Alex shook his head, still not looking up.
“She said that the world needs another paper on Ramses like Giza needs another tourist. And then she recommended me to the grant administrator, Dr. Alshuff.”
“Mahmoud Alshuff?” asked Todtman.
Safa nodded. “Alshuff had been Maggie’s doctoral adviser, as well. He trusted her recommendation. And so I found myself studying a woman who took power without apology. A woman whose legacy was too big to be erased by men. Studying Hatshepsut changed what I thought about my country, my history, myself. So, yes, Alex Sennefer, you are welcome to stay here. You and the doctor and” — she looked over at Ren — “your better half.”
Then she turned and continued out of the room. “Now, if you’ll excuse me, I must go. Bubbi will show you to your rooms once you’re done in here.

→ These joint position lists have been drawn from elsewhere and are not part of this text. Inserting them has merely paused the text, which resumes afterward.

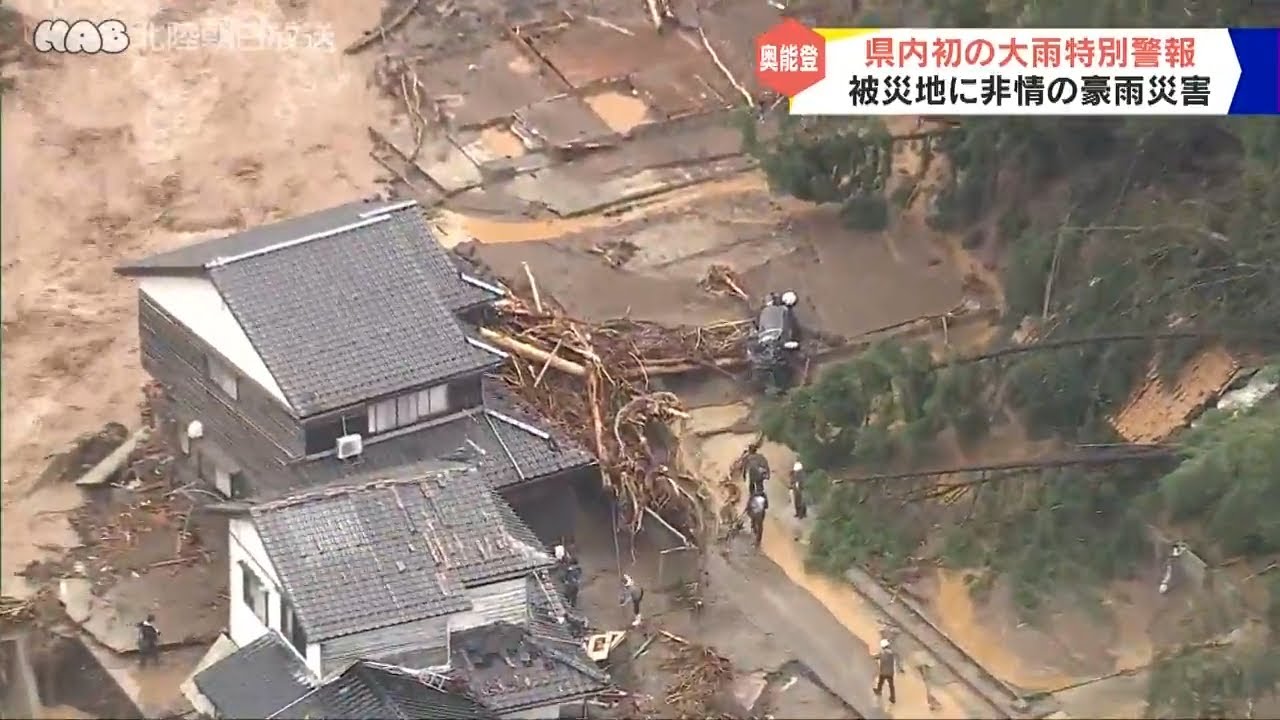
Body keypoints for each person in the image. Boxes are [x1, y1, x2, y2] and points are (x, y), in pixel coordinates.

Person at [873, 638, 897, 704]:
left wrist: (872, 656)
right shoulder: (891, 653)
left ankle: (879, 691)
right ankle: (893, 698)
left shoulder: (882, 653)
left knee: (880, 682)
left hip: (883, 672)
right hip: (890, 672)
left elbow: (876, 657)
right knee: (891, 686)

I have a videoconference to get back to.”
“But it’s the middle of the night,” said Alex.
“Not in Tokyo,” she said, giving them a small over-the-shoulder wave and closing the door behind her.
“I like her!” said Ren.
“She is an interesting woman,” said Todtman, his voice betraying his admiration.

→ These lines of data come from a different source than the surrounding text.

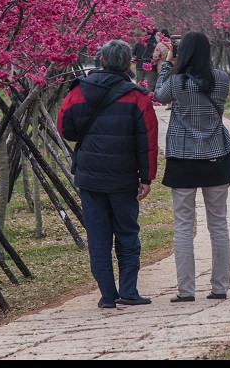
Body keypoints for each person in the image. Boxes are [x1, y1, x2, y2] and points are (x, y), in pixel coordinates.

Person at [56, 39, 159, 309]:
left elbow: (65, 129)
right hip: (124, 178)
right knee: (127, 234)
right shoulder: (137, 96)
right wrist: (146, 178)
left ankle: (107, 295)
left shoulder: (78, 91)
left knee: (98, 237)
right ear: (128, 64)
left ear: (101, 61)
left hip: (90, 177)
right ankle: (128, 290)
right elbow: (148, 140)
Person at [154, 30, 230, 303]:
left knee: (182, 225)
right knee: (219, 224)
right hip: (216, 155)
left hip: (183, 158)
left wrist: (168, 62)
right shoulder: (222, 79)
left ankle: (186, 290)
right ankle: (220, 287)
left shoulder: (176, 81)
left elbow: (159, 95)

“How do you know her?” said Ren.
“I have advised her for years on her purchases,” said Todtman, pulling up a chair as Alex and Ren collapsed on either side of a sleek modern couch. “Whether the pieces are real, how much to pay, how likely she is to get arrested for having them … It is a relationship based on trust.”
Alex leaned back into the soft black leather as he listened. A relationship based on trust — and on an opportunity he’d cost his mom. Her first sacrifice for him. He pictured a little web of connections — Todtman, Safa, the university — with his own mom at the center.
“So what next?” said Ren.
“Tomorrow we go to the university,” said Todtman. “And talk to her old adviser.”
“Dr. Alshuff,” said Alex. He was in the web, too.
Todtman nodded. “I know Mahmoud. In fact, I believe I owe him money.”
An hour later, they were all sound asleep. It had been an intense day, both physically and mentally.
Around the house, Bubbi and another man watched carefully, peering out windows and into monitors. They knew these guests brought danger with them. But neither man saw the tall regal woman in the front garden, her feet leaving no prints in the soft soil.
She was not seen for the simple reason that she did not want to be, and she left no prints for the simple reason that she was not actually touching the ground.
Instead, she hovered there among the fragrant herbs, staring up at the second floor with half a face.